One result of high-stakes testing is clear: The inordinate focus on test scores narrows what is taught. Diane Ravitch’s “The death and life of the great American school system” documents this and other unintended consequences. In order to keep their jobs, teachers will teach and re-teach to the test. Lost are the arts, music, PE, civics, science and even recess. Early-childhood experts point to rich school environments as crucial to healthy development, so who wants to cause the opposite?

High-stakes testing is not healthy for administrators either, as evidence of cheating and gaming the test abounds. We see it in New York City’s recent test-score plummet and the ongoing Atlanta cheating scandal. Even small districts are not immune to the pressures: an elementary principal in our superintendent’s previous district in South Carolina was investigated in 2008 for “systematic accountability test cheating.”

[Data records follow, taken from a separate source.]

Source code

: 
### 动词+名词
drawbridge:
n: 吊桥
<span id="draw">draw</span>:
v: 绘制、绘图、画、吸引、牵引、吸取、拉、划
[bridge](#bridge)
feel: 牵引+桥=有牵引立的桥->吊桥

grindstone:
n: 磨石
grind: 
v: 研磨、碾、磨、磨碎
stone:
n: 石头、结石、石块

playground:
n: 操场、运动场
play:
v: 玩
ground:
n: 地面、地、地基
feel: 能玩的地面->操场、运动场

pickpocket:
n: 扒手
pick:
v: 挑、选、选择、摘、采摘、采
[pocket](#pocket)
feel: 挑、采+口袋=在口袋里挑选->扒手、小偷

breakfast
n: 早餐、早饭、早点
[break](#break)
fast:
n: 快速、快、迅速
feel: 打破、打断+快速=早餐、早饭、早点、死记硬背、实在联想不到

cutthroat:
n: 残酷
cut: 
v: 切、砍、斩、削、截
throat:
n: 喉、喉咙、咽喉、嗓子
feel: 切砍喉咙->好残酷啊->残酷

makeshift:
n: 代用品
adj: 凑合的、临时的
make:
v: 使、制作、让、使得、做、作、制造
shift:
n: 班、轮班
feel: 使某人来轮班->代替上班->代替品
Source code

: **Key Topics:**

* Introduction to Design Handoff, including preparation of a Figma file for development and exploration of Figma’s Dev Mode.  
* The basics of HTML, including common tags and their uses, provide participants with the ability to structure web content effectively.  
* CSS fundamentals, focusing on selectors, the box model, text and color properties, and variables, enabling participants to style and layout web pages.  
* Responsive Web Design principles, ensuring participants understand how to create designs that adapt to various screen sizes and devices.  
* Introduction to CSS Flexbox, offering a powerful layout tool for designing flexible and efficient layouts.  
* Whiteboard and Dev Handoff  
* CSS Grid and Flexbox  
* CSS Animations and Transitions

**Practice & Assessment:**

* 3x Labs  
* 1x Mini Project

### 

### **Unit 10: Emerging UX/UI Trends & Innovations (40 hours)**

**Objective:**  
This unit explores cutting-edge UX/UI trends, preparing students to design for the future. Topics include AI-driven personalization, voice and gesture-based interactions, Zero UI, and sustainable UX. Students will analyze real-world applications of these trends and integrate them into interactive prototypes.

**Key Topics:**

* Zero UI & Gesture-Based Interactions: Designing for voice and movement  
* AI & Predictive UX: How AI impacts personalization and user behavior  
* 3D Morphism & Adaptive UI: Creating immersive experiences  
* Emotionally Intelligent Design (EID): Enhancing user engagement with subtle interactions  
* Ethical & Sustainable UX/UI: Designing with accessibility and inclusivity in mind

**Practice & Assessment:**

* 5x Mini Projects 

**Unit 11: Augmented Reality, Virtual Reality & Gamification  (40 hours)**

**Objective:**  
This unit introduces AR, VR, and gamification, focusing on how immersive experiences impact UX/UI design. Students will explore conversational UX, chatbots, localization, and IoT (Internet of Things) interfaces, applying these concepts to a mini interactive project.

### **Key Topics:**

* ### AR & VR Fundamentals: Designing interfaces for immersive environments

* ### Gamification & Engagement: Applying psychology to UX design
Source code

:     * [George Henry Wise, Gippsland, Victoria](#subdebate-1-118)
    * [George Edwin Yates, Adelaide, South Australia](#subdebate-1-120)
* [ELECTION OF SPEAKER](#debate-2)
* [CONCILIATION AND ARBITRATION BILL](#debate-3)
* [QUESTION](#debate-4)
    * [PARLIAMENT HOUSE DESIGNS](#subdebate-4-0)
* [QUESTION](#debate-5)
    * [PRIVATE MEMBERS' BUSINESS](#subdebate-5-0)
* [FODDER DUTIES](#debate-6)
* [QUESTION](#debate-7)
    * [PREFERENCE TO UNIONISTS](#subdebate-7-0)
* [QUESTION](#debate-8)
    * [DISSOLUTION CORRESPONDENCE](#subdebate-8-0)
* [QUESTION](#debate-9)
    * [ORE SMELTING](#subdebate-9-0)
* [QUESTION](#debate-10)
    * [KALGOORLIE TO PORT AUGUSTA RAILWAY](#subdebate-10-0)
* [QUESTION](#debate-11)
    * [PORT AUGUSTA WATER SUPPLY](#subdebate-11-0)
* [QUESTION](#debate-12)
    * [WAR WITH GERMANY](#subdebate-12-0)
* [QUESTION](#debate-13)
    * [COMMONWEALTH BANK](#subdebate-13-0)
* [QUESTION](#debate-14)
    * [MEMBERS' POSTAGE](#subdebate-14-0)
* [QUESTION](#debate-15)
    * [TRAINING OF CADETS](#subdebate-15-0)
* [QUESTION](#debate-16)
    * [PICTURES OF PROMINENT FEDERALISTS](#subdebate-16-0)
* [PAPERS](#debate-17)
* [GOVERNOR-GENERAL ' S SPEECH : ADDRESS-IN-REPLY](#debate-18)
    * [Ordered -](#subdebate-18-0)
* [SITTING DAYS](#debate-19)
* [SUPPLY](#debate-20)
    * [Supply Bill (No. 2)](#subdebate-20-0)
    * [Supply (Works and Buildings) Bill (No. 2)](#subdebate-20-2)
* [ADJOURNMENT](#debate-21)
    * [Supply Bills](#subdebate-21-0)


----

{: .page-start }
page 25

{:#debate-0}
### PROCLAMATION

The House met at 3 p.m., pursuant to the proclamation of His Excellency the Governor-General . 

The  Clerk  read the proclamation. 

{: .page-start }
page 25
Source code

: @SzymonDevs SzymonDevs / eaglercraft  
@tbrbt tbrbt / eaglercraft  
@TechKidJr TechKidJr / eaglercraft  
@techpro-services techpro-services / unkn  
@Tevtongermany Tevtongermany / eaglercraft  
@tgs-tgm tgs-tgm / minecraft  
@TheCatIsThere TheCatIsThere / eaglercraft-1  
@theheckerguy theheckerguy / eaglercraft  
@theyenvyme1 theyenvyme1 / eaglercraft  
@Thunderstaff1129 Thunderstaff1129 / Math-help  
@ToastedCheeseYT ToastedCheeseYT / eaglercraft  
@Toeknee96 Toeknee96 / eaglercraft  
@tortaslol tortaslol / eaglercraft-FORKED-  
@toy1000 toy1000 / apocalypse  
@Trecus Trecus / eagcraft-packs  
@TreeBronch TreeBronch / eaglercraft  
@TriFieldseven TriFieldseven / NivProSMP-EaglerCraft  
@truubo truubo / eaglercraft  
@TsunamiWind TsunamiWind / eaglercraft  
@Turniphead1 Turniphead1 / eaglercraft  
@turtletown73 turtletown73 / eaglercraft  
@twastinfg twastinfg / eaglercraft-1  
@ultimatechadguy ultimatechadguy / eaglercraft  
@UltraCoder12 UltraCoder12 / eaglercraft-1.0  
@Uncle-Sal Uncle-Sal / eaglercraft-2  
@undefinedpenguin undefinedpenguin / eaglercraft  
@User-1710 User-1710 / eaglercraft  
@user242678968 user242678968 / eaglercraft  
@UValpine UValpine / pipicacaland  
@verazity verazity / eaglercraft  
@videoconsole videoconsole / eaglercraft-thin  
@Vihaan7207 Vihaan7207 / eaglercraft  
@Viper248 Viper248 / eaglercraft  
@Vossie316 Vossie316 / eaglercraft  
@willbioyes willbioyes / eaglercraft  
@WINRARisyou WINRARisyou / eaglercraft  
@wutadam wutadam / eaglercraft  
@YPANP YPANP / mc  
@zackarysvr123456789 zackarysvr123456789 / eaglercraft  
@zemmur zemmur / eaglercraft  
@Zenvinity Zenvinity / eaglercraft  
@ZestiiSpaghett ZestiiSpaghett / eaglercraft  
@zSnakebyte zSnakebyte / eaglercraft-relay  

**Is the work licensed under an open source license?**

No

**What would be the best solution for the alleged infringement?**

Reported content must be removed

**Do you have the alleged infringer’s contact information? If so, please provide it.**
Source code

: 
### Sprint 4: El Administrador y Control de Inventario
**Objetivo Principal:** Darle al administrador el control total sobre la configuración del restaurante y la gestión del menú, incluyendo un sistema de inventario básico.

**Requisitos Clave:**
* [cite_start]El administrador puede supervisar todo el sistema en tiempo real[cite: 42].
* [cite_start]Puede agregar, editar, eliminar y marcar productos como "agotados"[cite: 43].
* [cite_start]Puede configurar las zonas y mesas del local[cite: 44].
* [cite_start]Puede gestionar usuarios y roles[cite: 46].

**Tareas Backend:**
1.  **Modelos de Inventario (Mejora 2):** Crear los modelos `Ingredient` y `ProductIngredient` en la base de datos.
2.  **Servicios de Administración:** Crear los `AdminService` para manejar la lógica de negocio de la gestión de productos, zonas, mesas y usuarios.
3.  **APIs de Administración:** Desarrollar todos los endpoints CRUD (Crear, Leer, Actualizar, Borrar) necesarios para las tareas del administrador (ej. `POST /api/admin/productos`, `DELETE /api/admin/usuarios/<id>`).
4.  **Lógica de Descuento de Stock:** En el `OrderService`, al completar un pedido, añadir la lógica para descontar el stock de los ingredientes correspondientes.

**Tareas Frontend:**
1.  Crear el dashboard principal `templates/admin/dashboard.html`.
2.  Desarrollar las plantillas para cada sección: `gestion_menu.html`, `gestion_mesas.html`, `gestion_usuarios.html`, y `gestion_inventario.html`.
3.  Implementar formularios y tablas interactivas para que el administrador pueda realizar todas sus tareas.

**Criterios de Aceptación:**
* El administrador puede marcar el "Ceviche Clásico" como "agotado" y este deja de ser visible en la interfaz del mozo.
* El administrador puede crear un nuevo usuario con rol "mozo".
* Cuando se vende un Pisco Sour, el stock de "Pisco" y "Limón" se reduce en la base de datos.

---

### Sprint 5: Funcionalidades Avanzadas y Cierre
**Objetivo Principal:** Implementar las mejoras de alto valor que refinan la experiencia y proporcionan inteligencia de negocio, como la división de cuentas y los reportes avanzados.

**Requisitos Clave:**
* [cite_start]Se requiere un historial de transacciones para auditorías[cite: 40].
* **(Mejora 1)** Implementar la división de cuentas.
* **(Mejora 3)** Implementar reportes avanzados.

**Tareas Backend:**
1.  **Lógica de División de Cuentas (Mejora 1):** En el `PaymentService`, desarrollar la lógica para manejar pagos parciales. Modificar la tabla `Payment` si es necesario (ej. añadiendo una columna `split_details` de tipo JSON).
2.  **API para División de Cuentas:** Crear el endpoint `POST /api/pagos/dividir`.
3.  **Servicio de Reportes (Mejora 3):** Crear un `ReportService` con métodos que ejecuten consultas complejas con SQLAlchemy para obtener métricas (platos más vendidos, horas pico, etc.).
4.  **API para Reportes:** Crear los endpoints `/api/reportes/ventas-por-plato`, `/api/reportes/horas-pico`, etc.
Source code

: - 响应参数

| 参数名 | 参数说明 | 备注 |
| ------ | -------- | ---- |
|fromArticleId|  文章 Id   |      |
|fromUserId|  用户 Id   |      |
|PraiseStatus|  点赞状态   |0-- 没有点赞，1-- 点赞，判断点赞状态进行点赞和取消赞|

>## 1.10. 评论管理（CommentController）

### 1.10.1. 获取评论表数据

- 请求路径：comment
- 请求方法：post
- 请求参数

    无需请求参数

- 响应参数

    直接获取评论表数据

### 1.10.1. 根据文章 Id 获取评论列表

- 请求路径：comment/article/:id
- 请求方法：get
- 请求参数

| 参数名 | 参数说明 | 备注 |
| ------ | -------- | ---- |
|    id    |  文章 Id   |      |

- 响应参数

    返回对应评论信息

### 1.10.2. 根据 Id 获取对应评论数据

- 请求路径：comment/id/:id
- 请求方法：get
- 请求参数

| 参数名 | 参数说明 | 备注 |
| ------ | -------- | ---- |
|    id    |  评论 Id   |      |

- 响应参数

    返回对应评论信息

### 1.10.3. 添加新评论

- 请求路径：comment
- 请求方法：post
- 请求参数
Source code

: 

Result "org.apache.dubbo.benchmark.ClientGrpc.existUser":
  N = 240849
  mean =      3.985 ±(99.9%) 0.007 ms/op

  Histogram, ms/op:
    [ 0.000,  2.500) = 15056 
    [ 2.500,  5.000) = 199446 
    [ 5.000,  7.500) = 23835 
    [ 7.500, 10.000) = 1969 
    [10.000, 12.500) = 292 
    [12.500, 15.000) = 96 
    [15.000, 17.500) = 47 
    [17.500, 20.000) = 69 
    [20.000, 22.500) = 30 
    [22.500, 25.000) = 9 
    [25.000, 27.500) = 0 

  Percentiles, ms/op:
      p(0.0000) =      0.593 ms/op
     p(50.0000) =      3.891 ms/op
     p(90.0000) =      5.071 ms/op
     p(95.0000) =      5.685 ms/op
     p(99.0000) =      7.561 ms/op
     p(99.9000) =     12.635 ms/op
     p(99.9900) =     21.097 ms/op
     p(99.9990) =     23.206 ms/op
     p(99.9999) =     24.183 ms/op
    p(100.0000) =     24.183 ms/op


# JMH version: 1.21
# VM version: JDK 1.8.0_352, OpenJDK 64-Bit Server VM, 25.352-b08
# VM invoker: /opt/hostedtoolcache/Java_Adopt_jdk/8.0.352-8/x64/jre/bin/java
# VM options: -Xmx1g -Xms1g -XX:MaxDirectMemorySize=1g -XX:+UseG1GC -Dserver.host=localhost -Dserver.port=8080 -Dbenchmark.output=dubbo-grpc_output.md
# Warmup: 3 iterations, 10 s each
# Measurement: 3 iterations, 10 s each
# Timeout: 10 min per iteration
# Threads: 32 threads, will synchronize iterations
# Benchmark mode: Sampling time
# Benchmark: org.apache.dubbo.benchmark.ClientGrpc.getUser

High-stakes testing is also unhealthy for the student-teacher relationship. Not only does the narrowing of curricula remove the joy and enthusiasm from teaching, the increased stress (will I lose my job because Johnny didn’t study?) fractures the personalization that makes for good teaching.

Teachers cannot view students as individuals when they are “products” — products that determine employment. Similarly, cooperation among teachers disintegrates as colleagues become “competitors” in the fight for layoff order and merit pay.

High-stakes testing is offered as an objective way to measure the effectiveness of teachers, but it is not scientifically valid because it fails to control for all the variables that influence the results. An objective teacher evaluation would account for the impact on student learning caused by variables including absenteeism, family mobility, food or shelter scarcity, health needs, language issues, student effort, home support, etc.

To rate teachers without accounting for these variables would be akin to judging a doctor’s effectiveness by their patients’ degree of wellness. Would anyone argue doctors should lose their license because patients couldn’t afford medicines or didn’t follow the prescribed diet and exercises? For this reason, evaluations of professionals focus on the process; did the practitioner use good practices accorded by research in their fields?

Teachers should reject high-stakes tests as a determinant in teacher employment not only because is it unhealthy for education but because it won’t solve the problem of underachieving students. We believe the district needs to make changes that will truly help struggling children, such as lowering class size to 17 in the primary grades, as recommended by the Tennessee STAR project research and Gov. Chris Gregoire’s Washington Learns Commission.

The district says it doesn’t have the money, but we say disassemble the $12 million teacher-coaching model and trim administration as suggested by the state audit. The district estimates a $4 million cost for administration of this high-stakes evaluation scheme, which doesn’t include the bonus pay itself.

Until the district prioritizes its budget to what research shows actually reduces the achievement gap, it risks appearing disingenuous with the demand that teachers bargain away their evaluation, salary and due-process rights under the guise of improving student learning.

Given the deleterious effects and the lack of research showing that rewarding and punishing teachers helps students, one wonders why this proposal is on the negotiation table in the first place.

Robert Femiano and Patricia Bailey are Seattle teachers and past Seattle Education Association board directors.